- Work request: Each line of the data below from the one holding "- 같은 수가 전혀 없으면 낫싱이라는 힌트를 얻는다." to the one holding "- [ ] 플레이어와 컴퓨터의 숫자가 일치할 때까지 위의 과정을 반복한다.", inclusive, is to be reproduced exactly; no other line belongs in the answer.

Data items:
<<<<

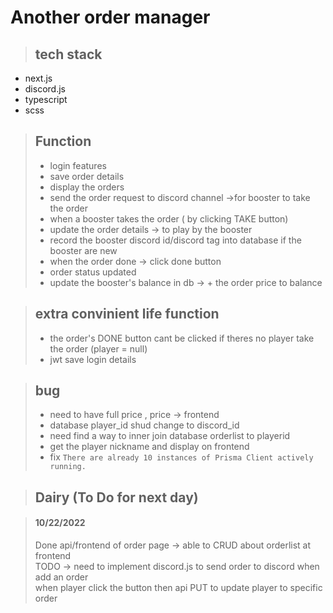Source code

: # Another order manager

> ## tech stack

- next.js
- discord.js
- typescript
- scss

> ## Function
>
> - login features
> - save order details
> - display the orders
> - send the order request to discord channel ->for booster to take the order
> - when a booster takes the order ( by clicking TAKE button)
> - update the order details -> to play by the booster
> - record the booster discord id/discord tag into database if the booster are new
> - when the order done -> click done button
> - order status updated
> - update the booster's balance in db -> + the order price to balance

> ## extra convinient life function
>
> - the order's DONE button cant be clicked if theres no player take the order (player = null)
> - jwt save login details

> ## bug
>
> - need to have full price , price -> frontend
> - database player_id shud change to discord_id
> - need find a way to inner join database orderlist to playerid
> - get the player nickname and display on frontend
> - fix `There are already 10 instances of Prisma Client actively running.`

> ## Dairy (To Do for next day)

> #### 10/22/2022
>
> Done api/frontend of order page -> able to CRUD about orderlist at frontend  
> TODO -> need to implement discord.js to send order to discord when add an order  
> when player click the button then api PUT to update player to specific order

>>>>
<<<<

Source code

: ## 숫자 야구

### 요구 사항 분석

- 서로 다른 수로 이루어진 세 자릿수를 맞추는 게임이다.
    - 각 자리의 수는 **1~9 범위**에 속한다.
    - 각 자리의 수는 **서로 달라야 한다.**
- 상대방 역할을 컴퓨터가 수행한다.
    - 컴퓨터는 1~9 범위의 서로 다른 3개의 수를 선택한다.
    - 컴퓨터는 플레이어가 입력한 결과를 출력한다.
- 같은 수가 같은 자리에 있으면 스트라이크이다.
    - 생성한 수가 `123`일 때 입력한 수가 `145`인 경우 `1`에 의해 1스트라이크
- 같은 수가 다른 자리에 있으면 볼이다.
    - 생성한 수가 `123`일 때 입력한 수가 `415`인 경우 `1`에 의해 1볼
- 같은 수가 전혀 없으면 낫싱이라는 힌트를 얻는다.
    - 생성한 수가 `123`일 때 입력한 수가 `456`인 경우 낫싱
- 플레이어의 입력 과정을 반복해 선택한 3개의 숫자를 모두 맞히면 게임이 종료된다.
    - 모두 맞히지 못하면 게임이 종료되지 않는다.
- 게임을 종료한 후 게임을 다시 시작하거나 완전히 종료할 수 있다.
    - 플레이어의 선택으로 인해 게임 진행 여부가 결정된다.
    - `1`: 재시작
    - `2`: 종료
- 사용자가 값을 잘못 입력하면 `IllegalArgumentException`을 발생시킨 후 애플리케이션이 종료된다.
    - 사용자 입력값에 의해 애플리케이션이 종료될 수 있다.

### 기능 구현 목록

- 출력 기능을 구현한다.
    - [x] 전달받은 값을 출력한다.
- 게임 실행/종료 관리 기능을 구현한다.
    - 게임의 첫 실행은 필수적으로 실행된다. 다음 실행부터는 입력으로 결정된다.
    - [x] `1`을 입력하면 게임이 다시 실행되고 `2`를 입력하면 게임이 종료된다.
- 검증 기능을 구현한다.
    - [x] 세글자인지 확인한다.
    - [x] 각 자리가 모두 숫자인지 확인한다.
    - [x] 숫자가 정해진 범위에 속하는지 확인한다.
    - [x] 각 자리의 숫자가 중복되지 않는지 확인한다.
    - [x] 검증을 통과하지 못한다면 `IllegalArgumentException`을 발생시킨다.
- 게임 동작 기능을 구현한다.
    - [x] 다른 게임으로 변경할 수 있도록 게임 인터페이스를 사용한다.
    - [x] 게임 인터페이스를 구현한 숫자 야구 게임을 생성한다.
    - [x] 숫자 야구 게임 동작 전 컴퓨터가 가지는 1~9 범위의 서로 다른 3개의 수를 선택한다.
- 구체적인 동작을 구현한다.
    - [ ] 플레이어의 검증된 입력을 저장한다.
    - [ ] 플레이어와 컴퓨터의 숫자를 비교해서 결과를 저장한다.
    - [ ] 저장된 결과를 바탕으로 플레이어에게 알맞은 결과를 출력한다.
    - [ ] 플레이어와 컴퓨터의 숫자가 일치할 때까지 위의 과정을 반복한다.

>>>>

- Solution for this task:
- 같은 수가 전혀 없으면 낫싱이라는 힌트를 얻는다.
    - 생성한 수가 `123`일 때 입력한 수가 `456`인 경우 낫싱
- 플레이어의 입력 과정을 반복해 선택한 3개의 숫자를 모두 맞히면 게임이 종료된다.
    - 모두 맞히지 못하면 게임이 종료되지 않는다.
- 게임을 종료한 후 게임을 다시 시작하거나 완전히 종료할 수 있다.
    - 플레이어의 선택으로 인해 게임 진행 여부가 결정된다.
    - `1`: 재시작
    - `2`: 종료
- 사용자가 값을 잘못 입력하면 `IllegalArgumentException`을 발생시킨 후 애플리케이션이 종료된다.
    - 사용자 입력값에 의해 애플리케이션이 종료될 수 있다.

### 기능 구현 목록

- 출력 기능을 구현한다.
    - [x] 전달받은 값을 출력한다.
- 게임 실행/종료 관리 기능을 구현한다.
    - 게임의 첫 실행은 필수적으로 실행된다. 다음 실행부터는 입력으로 결정된다.
    - [x] `1`을 입력하면 게임이 다시 실행되고 `2`를 입력하면 게임이 종료된다.
- 검증 기능을 구현한다.
    - [x] 세글자인지 확인한다.
    - [x] 각 자리가 모두 숫자인지 확인한다.
    - [x] 숫자가 정해진 범위에 속하는지 확인한다.
    - [x] 각 자리의 숫자가 중복되지 않는지 확인한다.
    - [x] 검증을 통과하지 못한다면 `IllegalArgumentException`을 발생시킨다.
- 게임 동작 기능을 구현한다.
    - [x] 다른 게임으로 변경할 수 있도록 게임 인터페이스를 사용한다.
    - [x] 게임 인터페이스를 구현한 숫자 야구 게임을 생성한다.
    - [x] 숫자 야구 게임 동작 전 컴퓨터가 가지는 1~9 범위의 서로 다른 3개의 수를 선택한다.
- 구체적인 동작을 구현한다.
    - [ ] 플레이어의 검증된 입력을 저장한다.
    - [ ] 플레이어와 컴퓨터의 숫자를 비교해서 결과를 저장한다.
    - [ ] 저장된 결과를 바탕으로 플레이어에게 알맞은 결과를 출력한다.
    - [ ] 플레이어와 컴퓨터의 숫자가 일치할 때까지 위의 과정을 반복한다.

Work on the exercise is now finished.